Collected data
++++

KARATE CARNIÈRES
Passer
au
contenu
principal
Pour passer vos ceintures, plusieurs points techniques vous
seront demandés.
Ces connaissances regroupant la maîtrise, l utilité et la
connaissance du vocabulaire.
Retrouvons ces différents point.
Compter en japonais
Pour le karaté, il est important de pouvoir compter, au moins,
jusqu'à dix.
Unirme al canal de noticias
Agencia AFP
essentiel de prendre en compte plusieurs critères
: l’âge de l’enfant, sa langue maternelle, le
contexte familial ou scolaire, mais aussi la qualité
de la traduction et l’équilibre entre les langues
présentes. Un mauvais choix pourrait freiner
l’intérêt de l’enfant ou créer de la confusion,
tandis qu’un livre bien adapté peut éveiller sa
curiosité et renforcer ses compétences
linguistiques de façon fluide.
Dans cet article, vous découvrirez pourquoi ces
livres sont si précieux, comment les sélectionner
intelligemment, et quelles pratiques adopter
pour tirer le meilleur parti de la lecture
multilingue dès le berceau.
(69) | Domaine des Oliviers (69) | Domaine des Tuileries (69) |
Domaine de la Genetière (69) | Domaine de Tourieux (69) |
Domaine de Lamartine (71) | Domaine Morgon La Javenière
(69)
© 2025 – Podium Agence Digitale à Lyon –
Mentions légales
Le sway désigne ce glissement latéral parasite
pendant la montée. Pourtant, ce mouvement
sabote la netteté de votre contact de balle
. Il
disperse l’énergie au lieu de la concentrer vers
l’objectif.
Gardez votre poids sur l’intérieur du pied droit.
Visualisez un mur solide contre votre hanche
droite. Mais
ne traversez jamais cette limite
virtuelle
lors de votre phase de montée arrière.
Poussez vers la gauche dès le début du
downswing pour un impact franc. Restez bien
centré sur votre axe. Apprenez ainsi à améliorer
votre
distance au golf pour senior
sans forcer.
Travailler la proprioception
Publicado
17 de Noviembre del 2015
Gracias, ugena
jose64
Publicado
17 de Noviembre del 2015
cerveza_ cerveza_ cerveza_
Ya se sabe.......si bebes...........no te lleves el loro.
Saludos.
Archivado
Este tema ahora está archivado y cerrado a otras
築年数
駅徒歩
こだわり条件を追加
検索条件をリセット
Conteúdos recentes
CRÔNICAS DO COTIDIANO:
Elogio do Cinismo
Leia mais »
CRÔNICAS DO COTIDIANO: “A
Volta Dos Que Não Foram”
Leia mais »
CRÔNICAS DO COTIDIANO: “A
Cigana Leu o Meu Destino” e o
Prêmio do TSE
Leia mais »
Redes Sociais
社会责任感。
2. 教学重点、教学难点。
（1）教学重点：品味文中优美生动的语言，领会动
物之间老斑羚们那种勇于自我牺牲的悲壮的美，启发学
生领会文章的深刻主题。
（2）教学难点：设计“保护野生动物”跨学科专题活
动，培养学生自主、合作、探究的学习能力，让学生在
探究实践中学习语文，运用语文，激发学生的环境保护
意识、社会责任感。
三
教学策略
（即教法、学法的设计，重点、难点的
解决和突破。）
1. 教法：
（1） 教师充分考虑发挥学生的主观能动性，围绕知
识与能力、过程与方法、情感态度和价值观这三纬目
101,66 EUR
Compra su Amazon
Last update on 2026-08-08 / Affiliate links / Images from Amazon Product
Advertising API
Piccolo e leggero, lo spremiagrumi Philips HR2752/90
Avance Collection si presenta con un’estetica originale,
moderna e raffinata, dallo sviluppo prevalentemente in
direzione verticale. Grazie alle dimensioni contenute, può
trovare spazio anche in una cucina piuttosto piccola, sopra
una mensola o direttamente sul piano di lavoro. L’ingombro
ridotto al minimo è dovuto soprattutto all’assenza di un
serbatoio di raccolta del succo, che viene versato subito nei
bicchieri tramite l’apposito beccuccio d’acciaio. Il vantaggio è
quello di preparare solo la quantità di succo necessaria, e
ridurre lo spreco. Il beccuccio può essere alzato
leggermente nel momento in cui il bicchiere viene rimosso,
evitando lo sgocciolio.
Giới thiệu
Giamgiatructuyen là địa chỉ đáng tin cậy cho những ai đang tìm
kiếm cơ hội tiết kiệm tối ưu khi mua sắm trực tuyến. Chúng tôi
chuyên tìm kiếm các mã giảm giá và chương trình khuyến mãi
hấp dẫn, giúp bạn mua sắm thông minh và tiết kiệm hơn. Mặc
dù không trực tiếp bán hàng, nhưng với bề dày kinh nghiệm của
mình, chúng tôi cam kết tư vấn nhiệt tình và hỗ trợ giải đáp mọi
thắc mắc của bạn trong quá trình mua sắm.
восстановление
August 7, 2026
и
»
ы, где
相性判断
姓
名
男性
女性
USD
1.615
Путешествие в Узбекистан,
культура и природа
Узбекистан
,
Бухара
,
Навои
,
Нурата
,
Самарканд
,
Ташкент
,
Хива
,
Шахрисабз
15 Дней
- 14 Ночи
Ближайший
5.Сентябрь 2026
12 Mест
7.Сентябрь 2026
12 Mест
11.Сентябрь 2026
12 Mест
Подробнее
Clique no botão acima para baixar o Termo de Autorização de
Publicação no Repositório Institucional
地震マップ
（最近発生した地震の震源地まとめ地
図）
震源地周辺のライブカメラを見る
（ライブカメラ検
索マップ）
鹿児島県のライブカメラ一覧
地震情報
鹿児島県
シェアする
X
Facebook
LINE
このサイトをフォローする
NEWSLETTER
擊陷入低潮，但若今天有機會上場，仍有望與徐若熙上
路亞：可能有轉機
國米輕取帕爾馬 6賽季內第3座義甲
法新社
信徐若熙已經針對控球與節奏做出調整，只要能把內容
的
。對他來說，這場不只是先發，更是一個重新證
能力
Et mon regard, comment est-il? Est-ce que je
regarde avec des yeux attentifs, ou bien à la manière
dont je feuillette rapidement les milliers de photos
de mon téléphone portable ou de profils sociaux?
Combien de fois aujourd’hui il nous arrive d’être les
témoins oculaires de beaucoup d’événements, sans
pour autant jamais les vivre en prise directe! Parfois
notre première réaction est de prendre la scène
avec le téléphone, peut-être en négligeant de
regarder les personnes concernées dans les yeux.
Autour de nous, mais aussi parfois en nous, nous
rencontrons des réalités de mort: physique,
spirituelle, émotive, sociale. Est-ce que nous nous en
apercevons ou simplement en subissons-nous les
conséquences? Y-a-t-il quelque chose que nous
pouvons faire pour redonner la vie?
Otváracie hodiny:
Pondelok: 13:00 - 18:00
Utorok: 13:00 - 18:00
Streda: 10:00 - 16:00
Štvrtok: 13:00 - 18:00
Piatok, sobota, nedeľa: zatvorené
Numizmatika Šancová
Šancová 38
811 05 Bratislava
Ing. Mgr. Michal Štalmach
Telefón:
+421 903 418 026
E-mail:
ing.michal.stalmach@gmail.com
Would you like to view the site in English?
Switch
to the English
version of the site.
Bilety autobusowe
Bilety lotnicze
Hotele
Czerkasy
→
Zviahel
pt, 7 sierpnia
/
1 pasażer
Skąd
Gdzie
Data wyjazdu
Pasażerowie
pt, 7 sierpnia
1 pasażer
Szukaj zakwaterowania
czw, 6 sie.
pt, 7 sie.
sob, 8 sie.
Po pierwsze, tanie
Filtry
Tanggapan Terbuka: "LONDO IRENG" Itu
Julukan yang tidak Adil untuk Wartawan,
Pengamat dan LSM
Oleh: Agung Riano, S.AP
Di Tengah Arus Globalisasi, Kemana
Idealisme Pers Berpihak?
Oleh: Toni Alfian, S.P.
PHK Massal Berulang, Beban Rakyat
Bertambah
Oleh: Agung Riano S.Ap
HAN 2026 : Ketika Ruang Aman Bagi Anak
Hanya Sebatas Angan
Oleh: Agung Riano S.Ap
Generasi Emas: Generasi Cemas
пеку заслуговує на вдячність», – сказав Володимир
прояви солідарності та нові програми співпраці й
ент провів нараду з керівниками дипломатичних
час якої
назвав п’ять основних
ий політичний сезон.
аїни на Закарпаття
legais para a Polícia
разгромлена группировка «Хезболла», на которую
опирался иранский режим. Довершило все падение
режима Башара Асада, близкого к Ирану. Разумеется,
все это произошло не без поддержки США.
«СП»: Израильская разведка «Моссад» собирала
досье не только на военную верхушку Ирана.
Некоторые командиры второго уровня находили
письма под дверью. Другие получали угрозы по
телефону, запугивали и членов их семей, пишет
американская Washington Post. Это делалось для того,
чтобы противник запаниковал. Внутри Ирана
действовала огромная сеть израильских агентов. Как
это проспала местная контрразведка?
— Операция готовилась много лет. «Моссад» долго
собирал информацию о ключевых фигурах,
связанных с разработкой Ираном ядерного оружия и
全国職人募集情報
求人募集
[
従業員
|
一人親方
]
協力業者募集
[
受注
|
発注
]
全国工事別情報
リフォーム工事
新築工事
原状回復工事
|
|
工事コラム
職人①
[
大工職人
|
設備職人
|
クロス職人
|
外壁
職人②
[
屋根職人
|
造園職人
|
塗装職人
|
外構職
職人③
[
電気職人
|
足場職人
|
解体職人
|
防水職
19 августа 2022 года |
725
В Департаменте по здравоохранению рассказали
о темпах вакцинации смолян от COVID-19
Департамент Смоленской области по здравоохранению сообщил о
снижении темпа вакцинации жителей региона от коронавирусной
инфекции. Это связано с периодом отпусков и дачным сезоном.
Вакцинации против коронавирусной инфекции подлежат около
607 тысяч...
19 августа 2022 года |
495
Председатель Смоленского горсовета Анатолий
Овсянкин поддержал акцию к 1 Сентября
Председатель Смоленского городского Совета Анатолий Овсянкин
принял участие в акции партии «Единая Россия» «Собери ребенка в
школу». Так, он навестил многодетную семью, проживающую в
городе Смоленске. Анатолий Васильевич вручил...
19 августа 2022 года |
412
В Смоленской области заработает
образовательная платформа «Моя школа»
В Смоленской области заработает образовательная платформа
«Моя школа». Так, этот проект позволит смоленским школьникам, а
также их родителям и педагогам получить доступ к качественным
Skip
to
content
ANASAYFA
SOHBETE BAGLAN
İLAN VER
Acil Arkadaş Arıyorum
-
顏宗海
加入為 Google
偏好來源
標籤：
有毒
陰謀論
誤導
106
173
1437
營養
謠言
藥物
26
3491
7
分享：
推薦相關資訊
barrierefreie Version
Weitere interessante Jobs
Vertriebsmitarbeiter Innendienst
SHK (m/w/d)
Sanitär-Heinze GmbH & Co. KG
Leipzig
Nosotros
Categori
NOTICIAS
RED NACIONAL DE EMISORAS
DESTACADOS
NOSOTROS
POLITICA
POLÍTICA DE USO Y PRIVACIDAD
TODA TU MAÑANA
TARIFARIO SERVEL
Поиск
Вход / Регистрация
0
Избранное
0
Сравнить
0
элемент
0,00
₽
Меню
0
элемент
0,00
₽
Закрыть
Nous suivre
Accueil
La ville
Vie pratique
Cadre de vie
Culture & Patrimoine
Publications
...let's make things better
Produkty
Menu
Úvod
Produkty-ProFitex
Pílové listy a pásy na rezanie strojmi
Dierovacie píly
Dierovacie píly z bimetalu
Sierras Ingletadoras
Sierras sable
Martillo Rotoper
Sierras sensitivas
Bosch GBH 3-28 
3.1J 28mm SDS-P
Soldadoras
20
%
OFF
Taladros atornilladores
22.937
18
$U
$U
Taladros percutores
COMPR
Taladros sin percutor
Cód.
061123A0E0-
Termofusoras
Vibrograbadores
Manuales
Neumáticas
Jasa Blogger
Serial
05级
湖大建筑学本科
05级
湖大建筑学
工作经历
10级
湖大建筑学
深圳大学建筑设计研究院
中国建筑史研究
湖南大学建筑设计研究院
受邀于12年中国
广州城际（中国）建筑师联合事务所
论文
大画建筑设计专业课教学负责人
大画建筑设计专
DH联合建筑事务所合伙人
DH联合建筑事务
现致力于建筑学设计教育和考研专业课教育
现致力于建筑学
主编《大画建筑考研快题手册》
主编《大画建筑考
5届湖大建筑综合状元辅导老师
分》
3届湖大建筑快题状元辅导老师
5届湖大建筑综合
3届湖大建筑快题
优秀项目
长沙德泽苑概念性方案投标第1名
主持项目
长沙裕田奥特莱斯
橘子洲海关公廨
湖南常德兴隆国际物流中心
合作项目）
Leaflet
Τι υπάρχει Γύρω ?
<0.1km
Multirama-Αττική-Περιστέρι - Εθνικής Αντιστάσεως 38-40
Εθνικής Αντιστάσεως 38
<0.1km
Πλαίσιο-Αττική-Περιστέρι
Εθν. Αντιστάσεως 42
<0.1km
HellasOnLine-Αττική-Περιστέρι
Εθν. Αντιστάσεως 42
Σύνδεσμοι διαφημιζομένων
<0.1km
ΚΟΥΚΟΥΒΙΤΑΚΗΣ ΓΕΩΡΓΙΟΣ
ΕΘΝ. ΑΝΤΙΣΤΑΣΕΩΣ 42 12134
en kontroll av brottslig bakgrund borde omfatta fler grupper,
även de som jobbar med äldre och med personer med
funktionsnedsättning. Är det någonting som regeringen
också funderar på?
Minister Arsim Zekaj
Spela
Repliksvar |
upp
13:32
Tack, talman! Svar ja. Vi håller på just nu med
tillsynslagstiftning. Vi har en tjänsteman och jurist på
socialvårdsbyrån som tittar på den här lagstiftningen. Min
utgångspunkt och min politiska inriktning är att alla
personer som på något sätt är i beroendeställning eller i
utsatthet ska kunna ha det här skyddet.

++++

PROBLEM DETAILS:
Please echo the records above verbatim, from the start of the records down to the line containing "Compter en japonais", with both ends included.

RESPONSE:
KARATE CARNIÈRES
Passer
au
contenu
principal
Pour passer vos ceintures, plusieurs points techniques vous
seront demandés.
Ces connaissances regroupant la maîtrise, l utilité et la
connaissance du vocabulaire.
Retrouvons ces différents point.
Compter en japonais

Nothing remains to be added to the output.